§ Source records
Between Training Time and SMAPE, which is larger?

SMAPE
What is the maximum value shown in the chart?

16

* * *

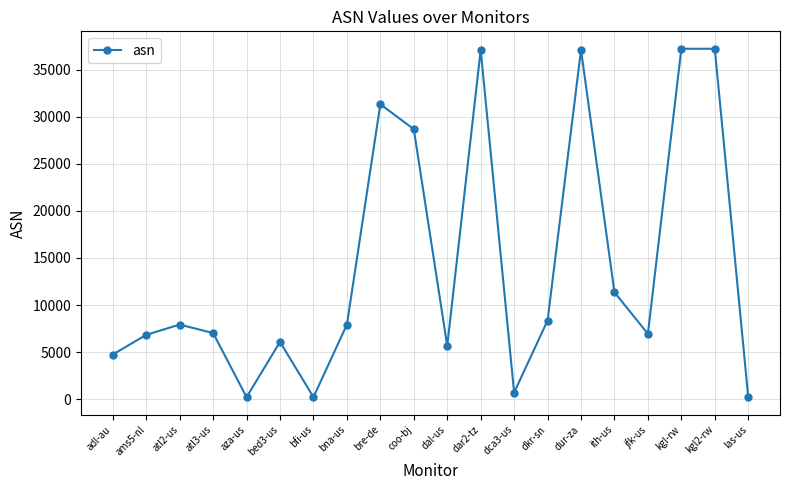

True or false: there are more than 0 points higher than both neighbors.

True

§ Problem details
Lay out as a Markdown table the lines starting with the one that contains "Between Training Time" and going on through the one that contains "What is the maximum value shown in the chart?", both included. Use the columns No. and Text, number each line, and leave out blank lines.

§ Written answer
| No. | Text |
|---|---|
| 1 | Between Training Time and SMAPE, which is larger? |
| 2 | SMAPE |
| 3 | What is the maximum value shown in the chart? |